Cela permet au bout du compte à ces sociétés d’avoir un matelas de quelque 146 milliards d’euros de trésorerie. Vous avez été capable de ponctionner les offices d’HLM à hauteur de 360 millions d’euros au détriment des locataires. Pourquoi ne faites-vous pas de même avec ces entreprises richissimes qui ne font que gaver des actionnaires qui ne savent que faire de leurs millions ? La crise n’a pas les mêmes conséquences pour tout le monde et vous êtes bien placé pour le savoir ! La pauvreté de masse à laquelle vous contribuez ne peut que s’expliquer par ces profits éhontés qui croissent et se développent avec votre appui politique.

En supprimant la taxe professionnelle, vous faites un cadeau somptueux aux entreprises au détriment des collectivités locales.

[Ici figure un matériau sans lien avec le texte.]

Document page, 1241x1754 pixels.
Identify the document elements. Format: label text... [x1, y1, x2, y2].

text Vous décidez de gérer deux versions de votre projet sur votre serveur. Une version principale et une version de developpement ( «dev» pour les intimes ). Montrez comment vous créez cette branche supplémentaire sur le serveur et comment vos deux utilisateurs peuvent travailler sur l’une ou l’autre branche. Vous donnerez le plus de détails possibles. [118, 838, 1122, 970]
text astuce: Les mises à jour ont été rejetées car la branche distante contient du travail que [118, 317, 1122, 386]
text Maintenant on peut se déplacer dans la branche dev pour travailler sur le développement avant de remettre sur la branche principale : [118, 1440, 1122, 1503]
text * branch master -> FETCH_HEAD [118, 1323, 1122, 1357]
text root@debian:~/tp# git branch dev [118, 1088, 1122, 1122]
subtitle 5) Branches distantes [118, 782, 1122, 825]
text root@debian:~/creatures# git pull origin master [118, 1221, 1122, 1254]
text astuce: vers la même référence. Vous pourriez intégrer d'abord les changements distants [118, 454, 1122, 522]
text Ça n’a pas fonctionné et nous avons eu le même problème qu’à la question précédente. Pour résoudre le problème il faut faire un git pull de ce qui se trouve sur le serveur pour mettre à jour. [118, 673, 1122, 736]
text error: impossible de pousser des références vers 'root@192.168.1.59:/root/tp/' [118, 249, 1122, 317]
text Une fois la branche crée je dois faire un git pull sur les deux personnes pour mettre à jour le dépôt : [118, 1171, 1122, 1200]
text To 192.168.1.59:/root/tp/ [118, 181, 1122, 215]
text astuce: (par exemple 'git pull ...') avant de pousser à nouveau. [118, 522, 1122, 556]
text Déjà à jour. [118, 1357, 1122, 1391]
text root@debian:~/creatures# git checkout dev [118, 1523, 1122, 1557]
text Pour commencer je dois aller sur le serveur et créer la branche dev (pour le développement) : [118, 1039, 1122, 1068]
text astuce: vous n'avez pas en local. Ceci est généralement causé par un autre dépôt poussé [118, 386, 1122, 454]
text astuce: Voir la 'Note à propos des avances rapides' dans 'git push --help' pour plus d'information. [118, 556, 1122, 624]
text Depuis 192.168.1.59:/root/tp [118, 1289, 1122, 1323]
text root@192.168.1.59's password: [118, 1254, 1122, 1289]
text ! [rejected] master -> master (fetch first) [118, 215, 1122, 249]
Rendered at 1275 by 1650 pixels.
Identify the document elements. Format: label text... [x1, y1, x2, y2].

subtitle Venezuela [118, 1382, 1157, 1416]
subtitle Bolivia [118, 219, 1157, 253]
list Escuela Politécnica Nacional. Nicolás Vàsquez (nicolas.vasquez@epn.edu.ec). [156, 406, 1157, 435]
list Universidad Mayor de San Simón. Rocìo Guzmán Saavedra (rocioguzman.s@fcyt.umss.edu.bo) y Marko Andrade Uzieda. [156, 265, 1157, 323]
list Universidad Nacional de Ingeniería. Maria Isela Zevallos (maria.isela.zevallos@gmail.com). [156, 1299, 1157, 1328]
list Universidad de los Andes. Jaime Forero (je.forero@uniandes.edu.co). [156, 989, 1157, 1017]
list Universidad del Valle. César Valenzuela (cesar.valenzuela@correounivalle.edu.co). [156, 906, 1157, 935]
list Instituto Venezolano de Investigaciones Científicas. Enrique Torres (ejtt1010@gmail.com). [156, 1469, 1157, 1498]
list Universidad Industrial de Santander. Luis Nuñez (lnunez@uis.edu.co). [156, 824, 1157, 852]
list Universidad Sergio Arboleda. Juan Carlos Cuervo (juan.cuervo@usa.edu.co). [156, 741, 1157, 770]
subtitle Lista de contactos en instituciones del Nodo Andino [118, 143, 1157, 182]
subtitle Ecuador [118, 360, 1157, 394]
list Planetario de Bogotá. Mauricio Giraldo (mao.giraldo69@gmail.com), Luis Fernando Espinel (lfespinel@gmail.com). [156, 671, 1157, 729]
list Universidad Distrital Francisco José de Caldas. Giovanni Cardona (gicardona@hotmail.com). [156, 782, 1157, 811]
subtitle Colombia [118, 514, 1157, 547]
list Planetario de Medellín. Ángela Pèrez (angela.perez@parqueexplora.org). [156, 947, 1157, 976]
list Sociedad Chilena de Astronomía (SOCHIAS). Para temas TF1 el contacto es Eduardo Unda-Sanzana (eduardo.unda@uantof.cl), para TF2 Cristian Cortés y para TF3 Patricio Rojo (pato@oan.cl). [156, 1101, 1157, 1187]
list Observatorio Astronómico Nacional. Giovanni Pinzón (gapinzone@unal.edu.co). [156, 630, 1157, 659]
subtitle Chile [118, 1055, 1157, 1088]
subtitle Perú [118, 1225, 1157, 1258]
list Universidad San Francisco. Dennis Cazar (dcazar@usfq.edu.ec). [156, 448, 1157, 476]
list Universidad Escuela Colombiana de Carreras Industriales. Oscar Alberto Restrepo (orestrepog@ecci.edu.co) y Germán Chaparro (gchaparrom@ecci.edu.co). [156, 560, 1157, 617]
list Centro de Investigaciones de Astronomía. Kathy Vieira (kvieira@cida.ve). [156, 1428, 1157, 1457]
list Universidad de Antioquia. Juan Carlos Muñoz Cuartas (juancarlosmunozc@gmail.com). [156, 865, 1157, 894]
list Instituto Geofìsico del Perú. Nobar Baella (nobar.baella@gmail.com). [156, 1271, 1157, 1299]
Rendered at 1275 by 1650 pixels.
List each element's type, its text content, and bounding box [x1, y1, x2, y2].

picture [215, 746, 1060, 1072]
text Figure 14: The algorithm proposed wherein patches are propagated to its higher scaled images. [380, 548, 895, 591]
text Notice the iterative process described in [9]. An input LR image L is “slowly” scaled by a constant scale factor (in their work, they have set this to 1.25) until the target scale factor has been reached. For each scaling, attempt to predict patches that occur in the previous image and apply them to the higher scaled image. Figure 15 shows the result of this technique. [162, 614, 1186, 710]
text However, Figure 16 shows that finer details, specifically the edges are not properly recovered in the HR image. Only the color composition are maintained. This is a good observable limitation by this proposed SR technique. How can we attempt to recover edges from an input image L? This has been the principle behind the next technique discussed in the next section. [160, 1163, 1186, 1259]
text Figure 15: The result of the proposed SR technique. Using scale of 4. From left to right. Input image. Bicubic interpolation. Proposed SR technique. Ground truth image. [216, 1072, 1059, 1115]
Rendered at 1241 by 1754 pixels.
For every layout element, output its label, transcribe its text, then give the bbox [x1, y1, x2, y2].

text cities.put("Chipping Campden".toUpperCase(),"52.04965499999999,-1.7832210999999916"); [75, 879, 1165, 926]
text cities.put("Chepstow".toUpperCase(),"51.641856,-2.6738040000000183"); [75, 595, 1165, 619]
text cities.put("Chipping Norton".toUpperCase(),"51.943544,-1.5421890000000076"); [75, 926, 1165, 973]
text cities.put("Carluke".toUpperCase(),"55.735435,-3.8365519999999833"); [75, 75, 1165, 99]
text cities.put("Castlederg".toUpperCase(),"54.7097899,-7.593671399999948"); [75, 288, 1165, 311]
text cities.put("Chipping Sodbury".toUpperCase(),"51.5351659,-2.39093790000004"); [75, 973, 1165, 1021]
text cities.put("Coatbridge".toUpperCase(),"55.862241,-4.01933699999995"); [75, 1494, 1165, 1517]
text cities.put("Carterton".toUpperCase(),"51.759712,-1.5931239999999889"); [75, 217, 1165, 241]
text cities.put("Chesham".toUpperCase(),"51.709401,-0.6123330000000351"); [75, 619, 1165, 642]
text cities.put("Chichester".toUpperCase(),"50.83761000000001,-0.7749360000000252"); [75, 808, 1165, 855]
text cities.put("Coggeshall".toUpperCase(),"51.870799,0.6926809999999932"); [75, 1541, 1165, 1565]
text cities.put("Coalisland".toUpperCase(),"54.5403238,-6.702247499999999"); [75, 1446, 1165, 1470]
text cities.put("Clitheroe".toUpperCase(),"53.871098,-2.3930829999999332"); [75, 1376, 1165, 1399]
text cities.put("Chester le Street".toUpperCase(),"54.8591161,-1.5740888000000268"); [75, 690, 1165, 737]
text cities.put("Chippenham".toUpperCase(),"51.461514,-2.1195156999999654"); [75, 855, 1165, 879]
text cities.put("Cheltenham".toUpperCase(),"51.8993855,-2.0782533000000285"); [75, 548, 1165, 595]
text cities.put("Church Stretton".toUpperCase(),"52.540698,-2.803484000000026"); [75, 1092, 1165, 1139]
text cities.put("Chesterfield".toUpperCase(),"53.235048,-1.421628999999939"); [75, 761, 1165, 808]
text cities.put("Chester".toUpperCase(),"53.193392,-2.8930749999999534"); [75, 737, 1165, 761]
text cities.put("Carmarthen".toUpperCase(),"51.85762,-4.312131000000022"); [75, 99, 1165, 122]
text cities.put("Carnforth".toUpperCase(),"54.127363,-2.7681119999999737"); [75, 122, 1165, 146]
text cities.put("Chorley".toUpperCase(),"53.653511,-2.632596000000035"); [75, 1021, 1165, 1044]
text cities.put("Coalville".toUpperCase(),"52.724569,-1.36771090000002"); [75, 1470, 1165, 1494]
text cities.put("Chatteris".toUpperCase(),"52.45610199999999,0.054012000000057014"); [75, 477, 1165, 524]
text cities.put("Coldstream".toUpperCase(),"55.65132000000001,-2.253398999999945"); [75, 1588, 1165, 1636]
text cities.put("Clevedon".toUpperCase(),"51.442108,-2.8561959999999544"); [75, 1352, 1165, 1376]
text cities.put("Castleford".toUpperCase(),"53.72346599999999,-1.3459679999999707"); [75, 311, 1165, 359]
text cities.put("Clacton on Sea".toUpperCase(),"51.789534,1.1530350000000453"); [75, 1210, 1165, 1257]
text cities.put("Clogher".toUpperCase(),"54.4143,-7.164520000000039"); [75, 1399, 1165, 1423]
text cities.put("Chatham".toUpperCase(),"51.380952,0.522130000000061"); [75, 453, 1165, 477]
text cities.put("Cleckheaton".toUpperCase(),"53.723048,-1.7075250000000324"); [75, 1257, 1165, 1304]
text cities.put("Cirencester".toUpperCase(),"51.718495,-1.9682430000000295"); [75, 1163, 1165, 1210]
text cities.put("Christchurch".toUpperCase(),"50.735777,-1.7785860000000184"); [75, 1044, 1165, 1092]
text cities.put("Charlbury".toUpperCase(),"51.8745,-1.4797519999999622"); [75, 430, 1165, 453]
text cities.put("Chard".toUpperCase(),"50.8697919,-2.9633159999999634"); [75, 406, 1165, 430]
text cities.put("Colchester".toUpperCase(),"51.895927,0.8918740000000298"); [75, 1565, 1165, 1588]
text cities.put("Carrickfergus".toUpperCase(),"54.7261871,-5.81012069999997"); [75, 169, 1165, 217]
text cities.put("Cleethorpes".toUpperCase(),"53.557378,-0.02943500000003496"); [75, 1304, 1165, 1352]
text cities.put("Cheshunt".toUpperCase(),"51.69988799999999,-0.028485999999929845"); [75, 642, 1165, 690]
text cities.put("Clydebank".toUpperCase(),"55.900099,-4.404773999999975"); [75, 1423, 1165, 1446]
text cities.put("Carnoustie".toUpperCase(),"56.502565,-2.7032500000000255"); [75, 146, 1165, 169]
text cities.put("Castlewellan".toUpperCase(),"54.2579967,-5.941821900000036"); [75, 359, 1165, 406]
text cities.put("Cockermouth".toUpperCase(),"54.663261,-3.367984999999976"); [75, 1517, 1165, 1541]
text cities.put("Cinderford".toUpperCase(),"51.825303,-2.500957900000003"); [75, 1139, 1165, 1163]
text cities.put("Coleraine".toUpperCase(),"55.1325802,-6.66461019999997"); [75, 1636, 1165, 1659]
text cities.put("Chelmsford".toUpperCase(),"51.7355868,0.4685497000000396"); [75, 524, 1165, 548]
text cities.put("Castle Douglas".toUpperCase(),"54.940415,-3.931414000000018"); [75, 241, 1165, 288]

Vous ne parlez que de « chasse aux niches fiscales », alors que vous ne faites qu’en créer de nouvelles pour tous ceux qui n’en ont pas besoin. Les exonérations diverses qui se sont accumulées au fil des ans, sur la taxe professionnelle ou sur les cotisations sociales, n’ont eu aucun effet sur la compétitivité des entreprises ou sur l’emploi.

Il n’est qu’à lire bilan de l’INSEE dont je citais un extrait il y a un instant.

Les conséquences de la suppression de la taxe professionnelle, nous pouvons les percevoir sur les communes, mais elles se font également jour pour notre économie ! La baisse des investissements des collectivités locales commence à plomber des PME et des artisans du BTP. En faisant sauter ce lien économique entre les entreprises et les collectivités, vous mettez en cause tout le travail qui, des décennies durant, a permis l’aménagement de notre territoire.

L’article 18 nous éclaire au moins sur un point : votre volonté d’affaiblir encore davantage les communes les plus défavorisées. La raison qui vous motive est simple et c’est celle-là même qui est à l’origine du projet de loi de réforme des collectivités territoriales : vous voulez supprimer de notre territoire des milliers de communes qui, selon vos critères, ne seraient pas suffisamment rentables.

C’est cette même procédure que vous avez su mettre en place pour faire disparaître des services publics, des entreprises publiques. C’est ce que vous vous apprêtez à faire pour démontrer que le régime de retraite par répartition n’est pas viable, en en organisant vous-même le déficit. C’est l’application du dicton populaire : « Quand on veut tuer son chien, on dit qu’il a la rage ».

La méthode utilisée pour la taxe professionnelle va tout à fait dans ce sens.